I sat down in front of a terrifying lady who was combing through my dossier. “Why are you applying for a status change? Your visa is good until July.”

“Oh! I actually wrote a letter explaining…”

“Where’s the letter?”

“I sent it. Here. To you.”

“I don’t have it.”

“Well someone must have gotten it; that’s how I got the appointment.”

“And you don’t have a copy?”

I pulled out my phone and started frantically searching my e-mail outbox for an old copy — any copy.

“You got fired?”

“No! No. I just want to leave my job to do freelance work.”

“You’re suffering at your job?”

“I’m not… suffering. No. I just want to do something else.”

“Oh. That’s fine.”

She passes the dossier to agent 4. Agent 4 starts stamping stuff. Stamping is good.

“Sign here.”

I sign. Pass the form back.

“You signed in the wrong place.”

What? We’ve come this far… he’s going to turn me away! I start to panic again.

He laughs.

“Here.” He hands me a new version of the form. “Sign here.

“OK. Thank you. What can we do? How can we — repay you?”

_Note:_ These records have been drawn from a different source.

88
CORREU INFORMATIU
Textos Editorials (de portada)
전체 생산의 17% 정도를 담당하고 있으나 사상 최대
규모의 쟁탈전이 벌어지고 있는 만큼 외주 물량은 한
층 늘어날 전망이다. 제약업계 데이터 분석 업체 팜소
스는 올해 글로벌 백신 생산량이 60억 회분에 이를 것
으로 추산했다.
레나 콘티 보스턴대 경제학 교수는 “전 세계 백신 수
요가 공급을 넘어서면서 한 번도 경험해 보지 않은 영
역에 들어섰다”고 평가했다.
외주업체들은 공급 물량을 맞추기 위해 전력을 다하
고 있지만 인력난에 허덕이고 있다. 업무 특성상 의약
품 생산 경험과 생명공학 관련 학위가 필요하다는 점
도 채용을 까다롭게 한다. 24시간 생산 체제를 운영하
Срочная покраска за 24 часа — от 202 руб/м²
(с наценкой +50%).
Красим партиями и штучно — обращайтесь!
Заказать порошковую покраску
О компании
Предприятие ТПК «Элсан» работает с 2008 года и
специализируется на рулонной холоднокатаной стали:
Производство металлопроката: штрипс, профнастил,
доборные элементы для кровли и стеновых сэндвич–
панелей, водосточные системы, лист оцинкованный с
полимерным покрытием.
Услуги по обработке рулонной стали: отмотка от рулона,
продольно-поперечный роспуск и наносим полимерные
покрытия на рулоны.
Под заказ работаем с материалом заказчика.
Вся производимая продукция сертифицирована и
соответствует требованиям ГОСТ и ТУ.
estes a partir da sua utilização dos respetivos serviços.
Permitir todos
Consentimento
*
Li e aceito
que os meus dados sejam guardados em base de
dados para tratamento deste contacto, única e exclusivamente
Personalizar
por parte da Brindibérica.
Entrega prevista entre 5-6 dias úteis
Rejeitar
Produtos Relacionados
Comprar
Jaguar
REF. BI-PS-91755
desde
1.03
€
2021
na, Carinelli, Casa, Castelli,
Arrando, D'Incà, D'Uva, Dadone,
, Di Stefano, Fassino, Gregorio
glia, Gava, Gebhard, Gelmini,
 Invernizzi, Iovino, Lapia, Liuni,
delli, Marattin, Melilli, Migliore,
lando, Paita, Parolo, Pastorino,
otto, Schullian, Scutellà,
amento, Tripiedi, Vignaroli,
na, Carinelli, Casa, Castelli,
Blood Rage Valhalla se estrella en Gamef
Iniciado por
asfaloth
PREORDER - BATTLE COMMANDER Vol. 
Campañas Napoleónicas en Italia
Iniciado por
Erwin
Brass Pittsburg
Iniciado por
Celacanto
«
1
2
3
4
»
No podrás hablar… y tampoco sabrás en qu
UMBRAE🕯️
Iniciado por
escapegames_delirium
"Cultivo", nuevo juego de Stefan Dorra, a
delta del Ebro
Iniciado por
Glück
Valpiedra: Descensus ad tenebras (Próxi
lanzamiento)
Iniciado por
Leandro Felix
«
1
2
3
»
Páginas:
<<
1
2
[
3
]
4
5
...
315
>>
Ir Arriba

“Put a comment in the comment box.” He grins.

“What’s your name?”

“Agent #4.”

“Thank you Mr. Agent #4.”

“I won’t give you a récipissé, since your old visa is still good. Just come in February and pick up your new visa. Or whenever. After February.” He stamps more things.

“So… that’s it?”

“That’s it.”

“I still have my old visa.”

“Yes, but the new status.”

“The new status is good. I can… do whatever I want.”

He looks me in the eye.

“You have all of the rights of a French person. You can iron all day, if you want to.”


After that, we didn’t go out to celebrate. We were too exhausted.

We came home, had a beer, and I made comfort food. Not this comfort food — I was far too tired to take pictures of what I made. I made this, if you’re interested, and it was delicious.


Salt and Vinegar Fried Potatoes, Mushrooms, Spinach, Soft Egg

300 grams small potatoes
1/3 cup white vinegar

2 Tbsp. duck fat
2 shallots
4 tsp. olive oil, separated
300 grams mushrooms
2 eggs
2 handfuls baby spinach
salt and pepper
malt vinegar

Place the potatoes and white vinegar in a pot and cover by one inch with cold water. Bring to a boil over medium heat. Boil 20 minutes, or until the potatoes are tender.

Meanwhile, quarter the shallots and toss them with 2 tsp. of the olive oil. Place in a baking dish and place in the oven (use a toaster oven so you don’t waste energy) and roast for 30 minutes.

While the potatoes and shallots are cooking, thinly slice the mushrooms. Add the rest of the oil to a pan and cook the mushrooms until browned. Season with salt and set aside.

When the potatoes are cooked, halve them and heat up the duck fat in the same frying pan as you used for the mushrooms (to keep TCB from asking why you always use every pan in the house while making dinner). Add the potatoes and cook until golden brown and crispy, about 10 minutes.

Remove the potatoes from the pan and add the eggs. Fry to your liking. Runny is good for this dish.

Add a handful of raw spinach to each of two deep plates. Top with mushrooms and potatoes. Finish with shallots and the egg. Season with salt, pepper and malt vinegar to taste. Collapse on couch and eat.